Axel Stig Bengt Leijonhufvud was born in Sweden. He came to the United States in 1960 to do graduate work and obtained his Ph.D. from Northwestern University.
He taught at the University of California at Los Angeles from 1964 to 1994 and served repeatedly as Chairman of the Economics Department.
George Loewenstein is Professor of Economics and Psychology at Carnegie Mellon University. He received his Ph.D. from Yale University in 1985 and since then has held academic positions at The University of Chicago and Carnegie Mellon University, and fellowships at Center for Advanced Study in the Behavioral Sciences, The Institute for Advanced Study in Princeton, The Russell Sage Foundation and The Institute for Advanced Study in Berlin. His research focuses on applications of psychology to economics, and his specific interests include decision making over time, bargaining and negotiations, psychology and health, law and economics, the psychology of adaptation, the psychology of curiosity, and "out of control" behaviors such as impulsive violent crime and drug addiction.

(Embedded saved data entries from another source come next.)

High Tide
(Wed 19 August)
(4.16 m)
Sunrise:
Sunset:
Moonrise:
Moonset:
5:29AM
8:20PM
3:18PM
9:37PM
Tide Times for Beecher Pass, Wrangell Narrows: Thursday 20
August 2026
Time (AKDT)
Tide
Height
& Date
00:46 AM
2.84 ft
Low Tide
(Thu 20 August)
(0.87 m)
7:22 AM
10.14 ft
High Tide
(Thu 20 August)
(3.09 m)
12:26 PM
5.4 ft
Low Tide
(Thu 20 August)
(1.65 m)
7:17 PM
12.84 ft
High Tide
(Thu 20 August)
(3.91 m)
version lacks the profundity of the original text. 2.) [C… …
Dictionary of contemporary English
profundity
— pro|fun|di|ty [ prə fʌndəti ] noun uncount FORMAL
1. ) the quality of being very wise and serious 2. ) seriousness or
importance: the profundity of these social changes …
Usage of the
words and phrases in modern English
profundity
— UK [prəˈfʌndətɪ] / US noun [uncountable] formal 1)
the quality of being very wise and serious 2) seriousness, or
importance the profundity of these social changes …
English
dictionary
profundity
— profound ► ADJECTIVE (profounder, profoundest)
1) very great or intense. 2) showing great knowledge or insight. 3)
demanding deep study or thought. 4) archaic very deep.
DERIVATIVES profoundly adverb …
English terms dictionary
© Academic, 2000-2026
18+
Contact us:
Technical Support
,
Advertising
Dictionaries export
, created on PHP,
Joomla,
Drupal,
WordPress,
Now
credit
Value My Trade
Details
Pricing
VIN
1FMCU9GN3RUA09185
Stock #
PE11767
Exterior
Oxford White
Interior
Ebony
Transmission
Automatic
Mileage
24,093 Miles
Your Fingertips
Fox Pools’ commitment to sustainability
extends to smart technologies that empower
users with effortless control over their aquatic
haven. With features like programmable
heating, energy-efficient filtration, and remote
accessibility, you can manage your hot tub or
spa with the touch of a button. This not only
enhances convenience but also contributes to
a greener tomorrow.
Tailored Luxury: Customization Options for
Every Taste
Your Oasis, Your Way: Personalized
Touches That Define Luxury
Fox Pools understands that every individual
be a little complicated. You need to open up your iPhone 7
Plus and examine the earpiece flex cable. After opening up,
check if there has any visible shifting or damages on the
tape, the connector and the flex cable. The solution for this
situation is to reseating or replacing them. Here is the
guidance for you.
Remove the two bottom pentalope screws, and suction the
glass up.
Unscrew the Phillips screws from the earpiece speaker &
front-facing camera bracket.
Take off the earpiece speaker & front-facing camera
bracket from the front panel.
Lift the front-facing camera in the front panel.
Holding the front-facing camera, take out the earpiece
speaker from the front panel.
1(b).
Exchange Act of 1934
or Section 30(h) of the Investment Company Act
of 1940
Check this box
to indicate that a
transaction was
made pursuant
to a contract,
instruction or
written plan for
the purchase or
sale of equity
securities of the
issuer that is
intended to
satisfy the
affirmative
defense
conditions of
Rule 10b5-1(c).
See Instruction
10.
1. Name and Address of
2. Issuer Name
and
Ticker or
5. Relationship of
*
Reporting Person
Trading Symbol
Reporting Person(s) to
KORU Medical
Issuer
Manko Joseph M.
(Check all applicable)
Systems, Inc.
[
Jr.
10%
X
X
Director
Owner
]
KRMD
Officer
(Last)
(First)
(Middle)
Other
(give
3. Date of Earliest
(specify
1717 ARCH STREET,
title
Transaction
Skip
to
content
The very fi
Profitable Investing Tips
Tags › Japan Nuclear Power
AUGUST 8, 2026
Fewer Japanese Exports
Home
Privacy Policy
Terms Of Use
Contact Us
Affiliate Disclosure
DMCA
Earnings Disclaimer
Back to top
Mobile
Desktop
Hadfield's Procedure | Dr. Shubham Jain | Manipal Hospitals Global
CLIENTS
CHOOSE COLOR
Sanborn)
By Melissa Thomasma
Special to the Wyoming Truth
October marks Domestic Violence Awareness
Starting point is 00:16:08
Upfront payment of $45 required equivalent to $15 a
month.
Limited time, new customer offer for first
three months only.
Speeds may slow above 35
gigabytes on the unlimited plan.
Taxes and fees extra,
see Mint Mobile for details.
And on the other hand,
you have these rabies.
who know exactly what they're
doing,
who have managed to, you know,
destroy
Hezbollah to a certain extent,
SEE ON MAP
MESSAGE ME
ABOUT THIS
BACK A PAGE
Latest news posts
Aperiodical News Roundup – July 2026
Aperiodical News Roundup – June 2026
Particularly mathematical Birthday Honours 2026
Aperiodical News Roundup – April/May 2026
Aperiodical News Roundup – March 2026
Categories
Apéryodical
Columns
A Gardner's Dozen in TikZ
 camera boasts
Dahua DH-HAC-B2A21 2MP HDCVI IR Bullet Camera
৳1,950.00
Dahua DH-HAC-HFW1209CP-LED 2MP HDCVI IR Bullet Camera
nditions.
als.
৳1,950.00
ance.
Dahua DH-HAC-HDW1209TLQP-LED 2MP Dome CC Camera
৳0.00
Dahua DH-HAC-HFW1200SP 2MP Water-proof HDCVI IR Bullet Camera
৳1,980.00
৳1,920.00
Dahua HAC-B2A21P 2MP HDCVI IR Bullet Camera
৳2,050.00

Ulrike Malmendier studied at the University of Bonn from 1993 to 1997, earning an M.A. in Economics in 1996 and the equivalent to a B.A. in Law in 1997. She continued
graduate work in Law at Oxford University, in a joint program with Bonn, and obtained a Ph.D. in Law in 2000. Her graduate work in Economics was at Harvard University,
where she received a Ph.D. in Business Economics in 2002. Since July 2002, she is Assistant Professor of Finance at Stanford University.
Luigi Mittone graduated in Economics and Social Sciences from the University L. Bocconi of Milan, obtainend his Master of Social Sciences from the University of Birmingham, and his Doctor of Philosophy (Economics) from the University of Bristol. He is Associate Professor of Public Economics at the Department of Economics of the University of Trento and Vice President of TECS at the University of Trento. His major research interests are in "Public and Health Economics", in "Experimental economics", fiscal evasion theory, consumer behaviour; double auctions markets; mental modelling of uncertain events, and in "Computational economics", fiscal system dynamic with heterogeneous agents.